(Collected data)
==============================

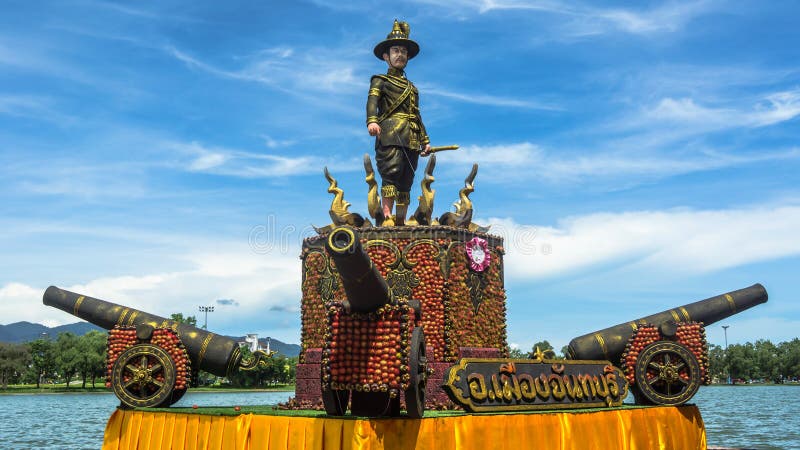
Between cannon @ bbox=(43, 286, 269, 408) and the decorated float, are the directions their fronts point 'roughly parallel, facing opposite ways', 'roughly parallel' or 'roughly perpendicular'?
roughly perpendicular

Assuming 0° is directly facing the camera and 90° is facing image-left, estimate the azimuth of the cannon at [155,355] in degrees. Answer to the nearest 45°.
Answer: approximately 90°

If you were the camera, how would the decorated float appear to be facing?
facing the viewer
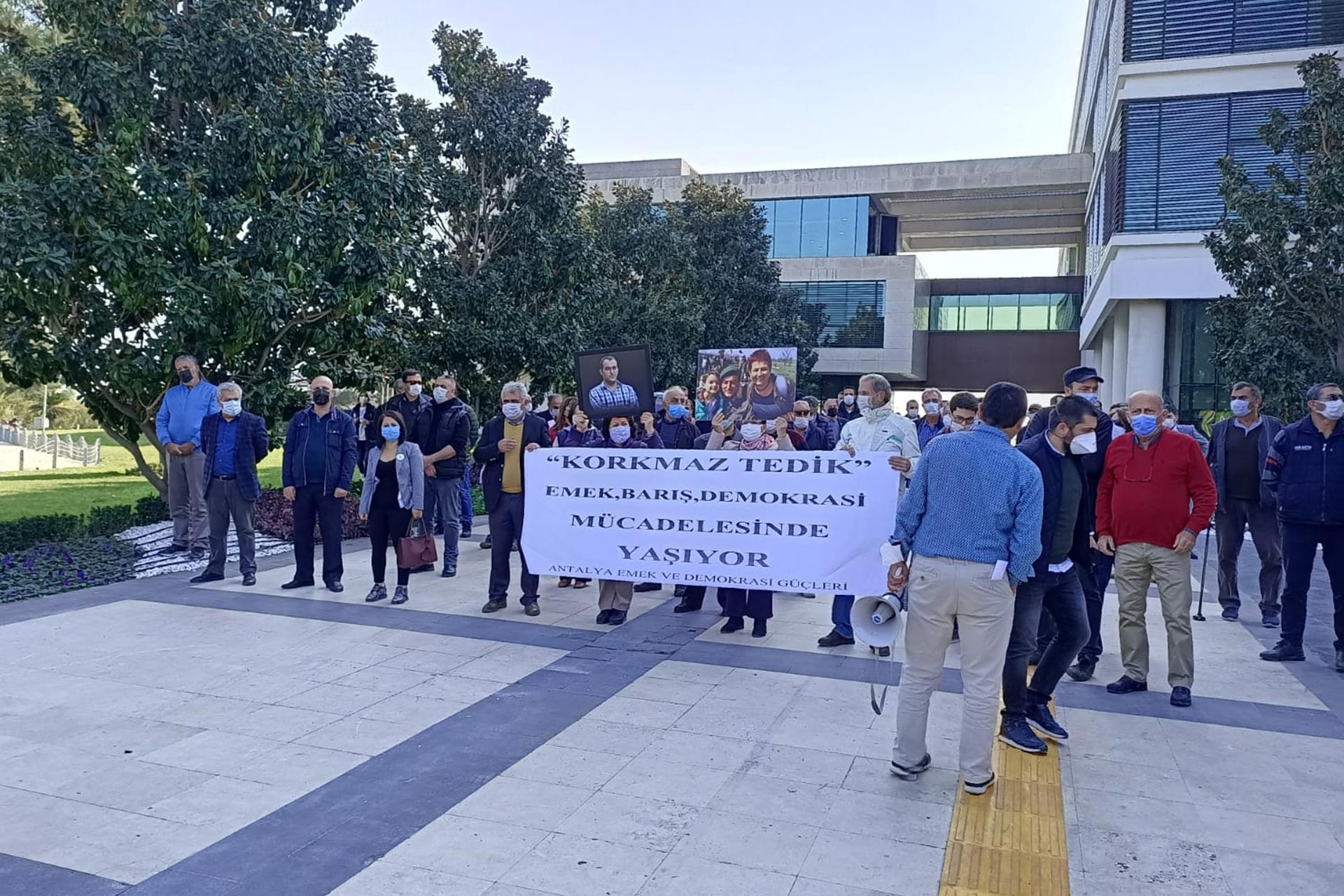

==============================

- _WORK TO COMPLETE_: Give the lines from the one containing "Assuming 0° is" through the end of the collected data as a JSON list of strings, one string per line, skipping blank lines and leaving out the pictures.

- _EXERCISE OUTPUT_:
[
  "Assuming 0° is directly facing the camera and 90° is facing image-left, estimate the azimuth of the cannon at [155,355] in degrees. Answer to the nearest 45°.",
  "Answer: approximately 90°",
  "If you were the camera, how would the decorated float appear to be facing?",
  "facing the viewer"
]